Let’s take the example of the Catalan Government’s Center for Telecommunications and Information Technology (CTTI). Alongside our partner VMware, Fujitsu implemented a secure and resilient cloud project in just days. The project gave doctors and nurses continuous access to the medical records needed to fight the COVID-19 coronavirus pandemic from their homes and other remote locations.

This agility didn’t spring from nowhere. Since 2019, we’d been working with the Catalan Government on a remote access project for its tax staff, and this meant we could repurpose the tax system solution for healthcare professionals. Within just three days, the ultra-rapid project supported remote work for 1,200 key healthcare professionals. And thanks to cloud scalability, within three weeks, the platform had scaled to provide the region’s 40,000 care workers with remote working capabilities.

In another example, Fujitsu and Citrix used agile methodology to deploy a Global Virtual Workspace platform for energy and services company Centrica, which was available to early users in just three months and complete within five months. The seamless migration of 10,000 users then followed, with up to 18,000 users supported globally.

Ways to improve team communication and collaboration

If remote working technology is now mature and scaling out is relatively painless, what about the impact on the people using it? What are the upsides and downsides of this from the employee perspective?
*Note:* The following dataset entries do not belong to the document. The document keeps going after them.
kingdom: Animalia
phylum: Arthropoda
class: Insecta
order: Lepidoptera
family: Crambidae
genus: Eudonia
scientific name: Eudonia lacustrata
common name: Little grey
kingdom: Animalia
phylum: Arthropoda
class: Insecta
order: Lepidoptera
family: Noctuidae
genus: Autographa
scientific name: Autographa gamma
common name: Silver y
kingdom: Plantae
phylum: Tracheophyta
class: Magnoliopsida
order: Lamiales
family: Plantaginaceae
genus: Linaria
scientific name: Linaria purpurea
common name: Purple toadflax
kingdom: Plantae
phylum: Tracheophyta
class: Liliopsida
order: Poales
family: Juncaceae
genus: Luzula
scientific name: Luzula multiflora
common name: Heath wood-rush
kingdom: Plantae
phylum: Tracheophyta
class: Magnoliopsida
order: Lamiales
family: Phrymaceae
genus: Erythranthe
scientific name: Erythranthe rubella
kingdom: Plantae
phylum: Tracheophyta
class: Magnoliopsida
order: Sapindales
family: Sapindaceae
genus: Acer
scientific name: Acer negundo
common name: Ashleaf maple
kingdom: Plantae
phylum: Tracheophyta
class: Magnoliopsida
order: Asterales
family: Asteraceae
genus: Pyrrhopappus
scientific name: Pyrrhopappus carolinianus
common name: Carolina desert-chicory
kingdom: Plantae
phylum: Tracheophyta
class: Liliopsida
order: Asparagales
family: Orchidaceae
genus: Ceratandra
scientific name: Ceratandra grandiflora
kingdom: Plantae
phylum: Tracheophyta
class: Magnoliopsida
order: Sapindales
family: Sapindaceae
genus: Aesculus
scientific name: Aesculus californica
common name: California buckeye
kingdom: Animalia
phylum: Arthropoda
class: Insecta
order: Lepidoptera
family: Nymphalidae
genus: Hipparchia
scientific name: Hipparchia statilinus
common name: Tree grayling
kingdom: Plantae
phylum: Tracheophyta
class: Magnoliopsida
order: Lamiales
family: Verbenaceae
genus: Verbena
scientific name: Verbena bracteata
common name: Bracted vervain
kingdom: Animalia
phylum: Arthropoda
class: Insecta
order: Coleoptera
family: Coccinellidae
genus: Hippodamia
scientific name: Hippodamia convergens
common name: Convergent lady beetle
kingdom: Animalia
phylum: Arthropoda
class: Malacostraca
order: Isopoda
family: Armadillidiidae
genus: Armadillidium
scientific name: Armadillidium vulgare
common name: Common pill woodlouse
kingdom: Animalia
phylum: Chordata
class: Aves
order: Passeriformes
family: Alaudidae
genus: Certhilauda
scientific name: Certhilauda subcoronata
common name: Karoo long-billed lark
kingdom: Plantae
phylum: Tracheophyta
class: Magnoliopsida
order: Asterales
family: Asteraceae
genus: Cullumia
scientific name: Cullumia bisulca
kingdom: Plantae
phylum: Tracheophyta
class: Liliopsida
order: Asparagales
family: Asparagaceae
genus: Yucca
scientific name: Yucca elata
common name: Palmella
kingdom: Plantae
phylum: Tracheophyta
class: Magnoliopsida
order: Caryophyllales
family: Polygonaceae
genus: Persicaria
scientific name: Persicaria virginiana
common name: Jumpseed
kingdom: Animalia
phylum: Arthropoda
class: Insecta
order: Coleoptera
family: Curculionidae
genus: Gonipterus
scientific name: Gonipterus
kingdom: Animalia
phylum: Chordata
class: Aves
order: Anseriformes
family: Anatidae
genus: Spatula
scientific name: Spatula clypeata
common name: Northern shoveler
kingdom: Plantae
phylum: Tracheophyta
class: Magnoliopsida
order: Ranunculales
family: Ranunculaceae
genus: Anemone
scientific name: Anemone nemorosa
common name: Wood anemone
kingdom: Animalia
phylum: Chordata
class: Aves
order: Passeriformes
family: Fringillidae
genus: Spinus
The BCG research shows that the most crucial factor in successful collaboration among remote workers is social connectivity. Employees who feel optimistic about the level of remote social connections with their colleagues are two to three times more likely to have maintained or improved their productivity on collaborative tasks. Recognizing this, Fujitsu has recently started a program, initially for 5,800 of its 23,000 Global Service Delivery colleagues, that brings them together in “tribes” or virtual communities to work together on projects funded by Fujitsu that make a meaningful difference to society by working towards one of the United Nations’ 17 Sustainable Development Goals (SDGs).

There are other factors too, of course. Positive mental and physical health during the pandemic is strongly correlated with productivity, as is satisfaction with workplace tools. Our experience is that having the same desk set up both at home and in the office – with the same connectivity – is essential for maintaining productivity, alongside the effective use of digital applications and video conferencing tools.

How to develop collaboration in work teams

As society adapts, work styles are undergoing drastic change. Amid this backdrop, the way people work in a team, changes in leadership approaches, and the culture of how people work will continue to undergo significant transformation.

FUJITSU’s Work Life Shift solutions accelerate the move to the new working styles essential to make organizations more resilient in the face of new circumstances. Our Borderless Office keeps teams collaborating digitally and makes sure you never miss a beat for your customers. We support collaboration with Workplace Support covering 180 countries, providing onsite support in the office and home. And our Customer Experience Center provides intelligent multi-lingual services to ensure continuous 24/7 customer and user support.

Connecting a diverse and distributed workforce lets them be at their most creative, able to move at pace, keeping organizations aligned to users’ ever-changing needs and customers. For example, the Fujitsu solution for CTTI saw the deployment of VMware Horizon Cloud to manage virtual desktops and applications.